KISAH SUFI : ABU IBROHIM ALI AL KHOWAS RAHIMAHULLOH
Abu Ishaq Ibrahim al-Khauwash dari Samara adalah seorang sahabat al-Junaid, ia termasyhur karena pengembaraan-pengembaraannya yang lama di padang pasir. Ia meninggal dunia di Rayy pada tahun 291 H/ 904 M.
(Kisah sufi ini penuh dengan kata-kata tingkat tinggi yang mungkin sulit dimengerti orang awam. Bila anda tidak begitu memahami sebaiknya tidak perlu melanjutkan membacanya supaya tidak terjadi salah paham – pen)
IBRAHIM AL-KHAUWASH DI PADANG PASIR
Ibrahim al-Khauwash semasa dengan Junaid dan Nuri, beliau terkenal sebagai pemimpin orang-orang yang berpasrah diri kepada Allah. Sedemikian pasrahnya ia kepada Allah sehingga karena tercium buah apel saja ia mau menempuh perjalanan menempuh padang pasir. Tetapi betatapun uniknya, di dalam kepasrahannya itu, ia tidak pernah lupa membawa jarum, benang, gunting dan botol. Apabila ditanyakan mengapa ia membawa benda-benda itu, maka jawabnya : “Benda-benda yang sedikit ini tidak mengurangi kepasrahanku,”. Berikut ini adalah kisah tentang keanehan-keanehan yang dialaminya di dalam pengembaraannya itu.
Sewaktu aku di tengah padang pasir aku melihat seorang gadis yang berada dalam keadaan fokus dan berjalan-jalan tanpa penutup kepala.
“Wahai anak gadis, tutuplah kepalamu,” aku berseru kepadanya.
“Wahai Khauwash, tutuplah matamu,” balas gadis itu.
“Aku sedang mencinta,” sahutku, dan seorang pencinta tidak akan menutup matanya sedang engkau hanya terpandang olehku secara tidak sengaja.”
“Aku sedang mabuk,” balas gadis itu, ”dan seorang pemabuk tidak akan menutup kepalanya.”
“Di warung manakah engkau telah menjadi mabuk?.” tanyaku.
“Berhati-hatilah Khauwash,” si gadis berseru. “Engkau telah menyakiti hatiku. Selain dari Allah, siapakah yang berada di dua tempat?.”
“Anak gadis apakah engkau ingin aku temani?.” Aku bertanya.
Engkau masih bodoh, Khauwash” jawabku. “Aku bukanlah semacam perempuan yang mendambakan lelaki.”

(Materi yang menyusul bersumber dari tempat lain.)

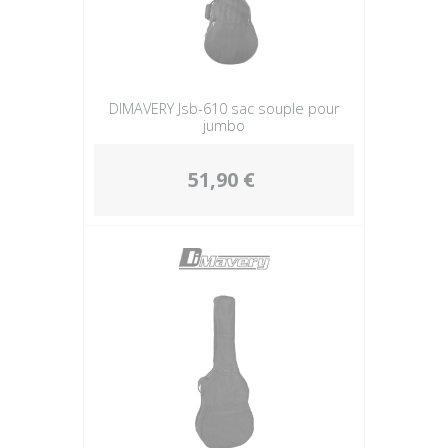
DIMAVERY Jsb-610 sac souple pour
jumbo
51,90 €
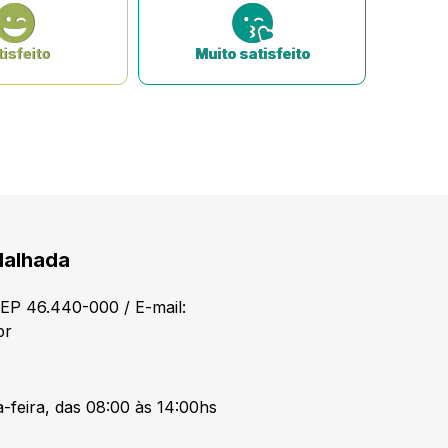
isfeito
Muito satisfeito
Malhada
CEP 46.440-000 / E-mail:
br
-feira, das 08:00 às 14:00hs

Pas suatu ketika, sewaktu berada di tengah padang pasir, aku melihat Khidir dalam rupa seekor burung yang sedang terbang. Setelah mengetahui siapa sebenarnya burung itu, segera aku menundukkan kepalaku. Aku takut kepasrahanku kepada Allah akan berkurang. Seketika itu juga Khidir menghampiriku dan berkata:
“Seandainya engkau terus memandangku, niscaya aku tidak akan turun menemuimu.”
Namun aku mengucapkan salam kepadanya karena aku takut kepasrahanku kepada Allah akan berkurang.